Lastly, I will go over functions in a post that I plan on doing very soon so be on the lookout for that if the function used here is confusing or you'd like to know more.

1. 2. Indeed, very clear and helpful. One question: in your last example, you change both colour and shape to vary with vs. Having colour represent vs, and shape, say, am, is not a problem; but how does one construct a suitable legend?

1. Thanks! You would change scale_shape_manual and scale_color_manual accordingly. I took out the regression lines because it would be confusing but here is the plot with color by vs and shape by am with the legend:

g2<- ggplot(mtc, aes(x = hp, y = mpg)) +
geom_point(size=3, aes(color=factor(vs), shape=factor(am))) +
scale_color_manual(name ="Engine",
labels=c("V-engine", "Straight"),
values=c("red","blue")) +
scale_shape_manual(name ="Transmission",
labels=c("Automatic", "Manual"),
values=c(0,2)) +
theme_bw() +
theme(
axis.title.x = element_text(face="bold", color="black", size=12),
axis.title.y = element_text(face="bold", color="black", size=12),
plot.title = element_text(face="bold", color = "black", size=12),
legend.position=c(1,1),
legend.justification=c(1,1)) +
labs(x="Horsepower", y = "Miles per Gallon", title= "MPG vs Horsepower by Engine and Transmission")

2. Works like a charm. Thanks!

3. Some of the plots are not loading (e.g. 4, 6, 8, 10, ...)

4. Hmm, they look fine to me. Which one specifically doesn't load? Or can you send me a screenshot?
srokicki@fas.harvard.edu

3. 4. 5. Hi Rokicki.. I'm also Public Health researcher and admire R very much. Its amazing to learn more of R from your blog.

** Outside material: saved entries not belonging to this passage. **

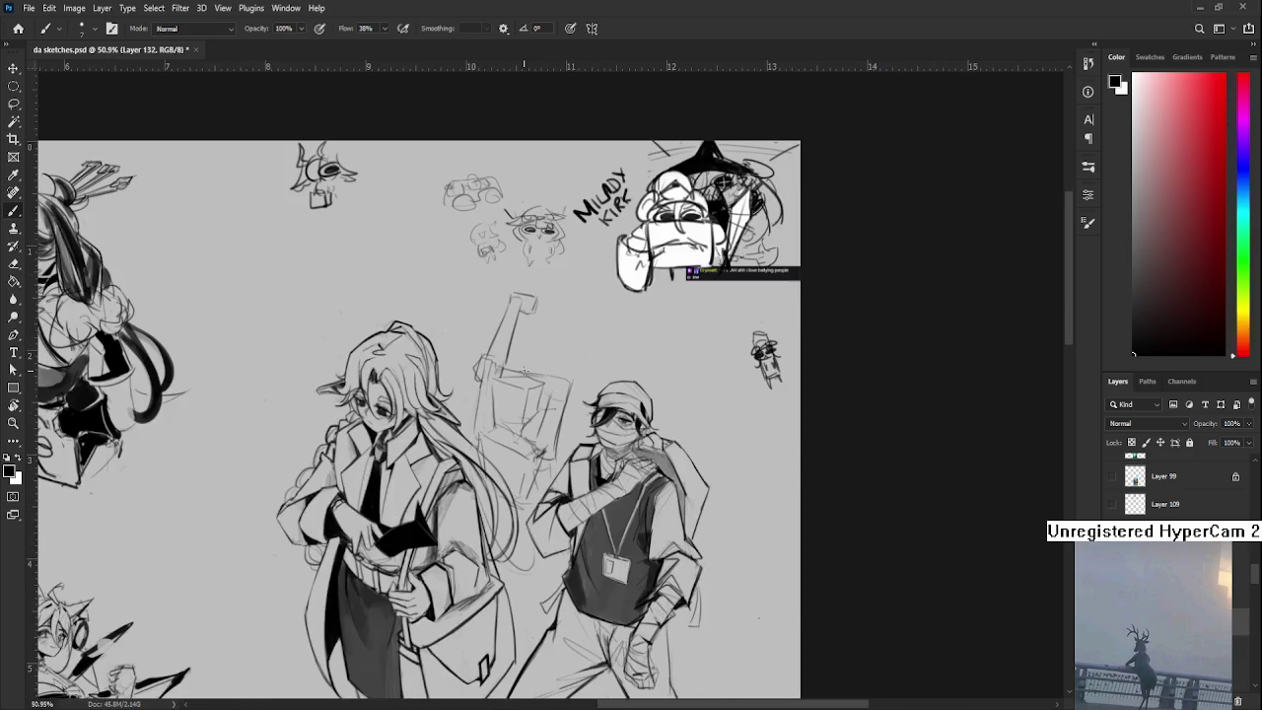
{"action": "scroll", "coordinate": [539, 388], "scroll_direction": "up", "scroll_amount": 2}
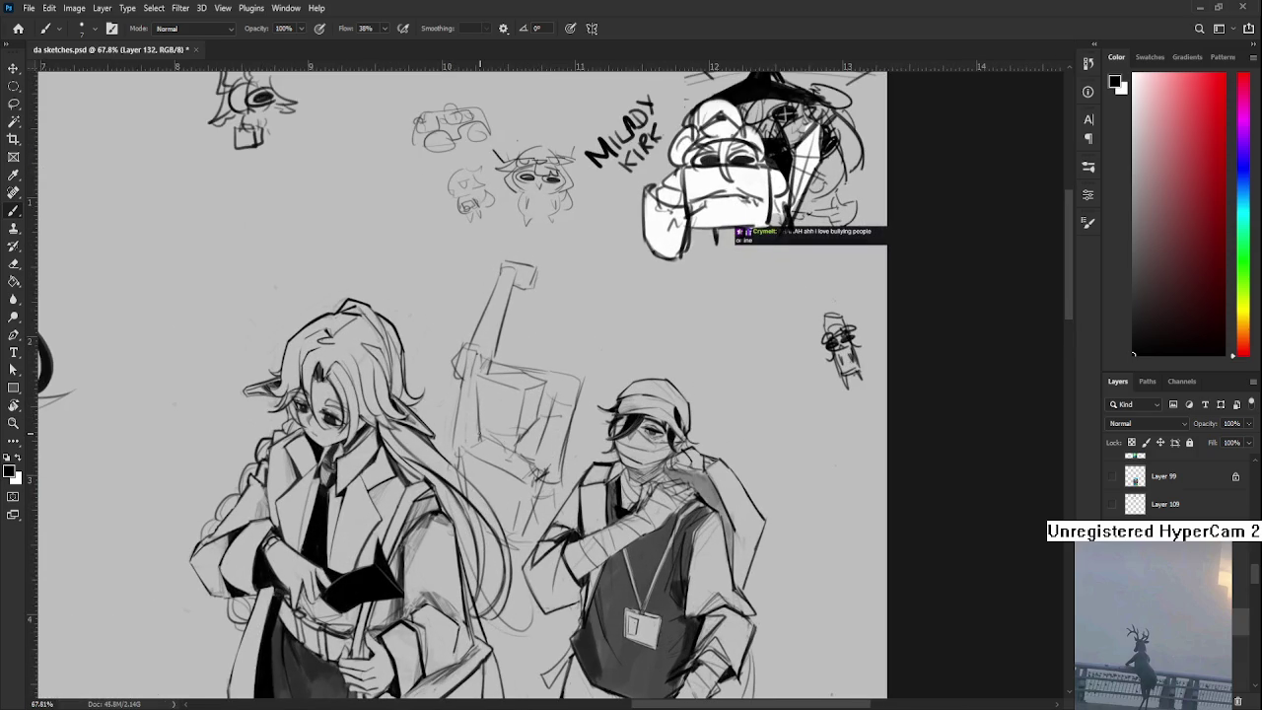
{"action": "mouse_move", "coordinate": [533, 426]}
{"action": "left_mouse_down"}
{"action": "mouse_move", "coordinate": [521, 467]}
{"action": "mouse_move", "coordinate": [517, 455]}
{"action": "mouse_move", "coordinate": [534, 513]}
{"action": "left_mouse_up"}
{"action": "key", "text": "e"}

I liked this particular ggplot series on Scatterplot.. I would like to know how we can put the regression equation onto the plot, for example in your plot
p3 <- p1 + geom_point(color="red") + geom_smooth(method = "lm", se = TRUE) #add regression line

Thank you.

1. Hi Manoj, Great question! I have updated the Scatterplot blog post to answer it. Check out the last section now and I hope it helps! Thanks for reading.

6. Thanks for sharing, that what useful. However, annotate() is a better way than geom_text(), as you can see from the poor, jagged annotations it produces, caused by printing over and over. See http://stackoverflow.com/questions/11618392/ggplot-text-printed-by-geom-text-is-not-clear

7. Thank you very much for taking the initiative to organize this very useful information in a clear and concise way.

I recently finished MITx's excellent 15.071x MOOC in data analytics, and this post plus your

http://www.r-bloggers.com/ggplot2-cheatsheet-for-visualizing-distributions/

complement the visualization unit of that course very well.

1. Thanks Nick! I'm really glad it's helpful. That class sounds really interesting. I'll check it out.

8. I love this!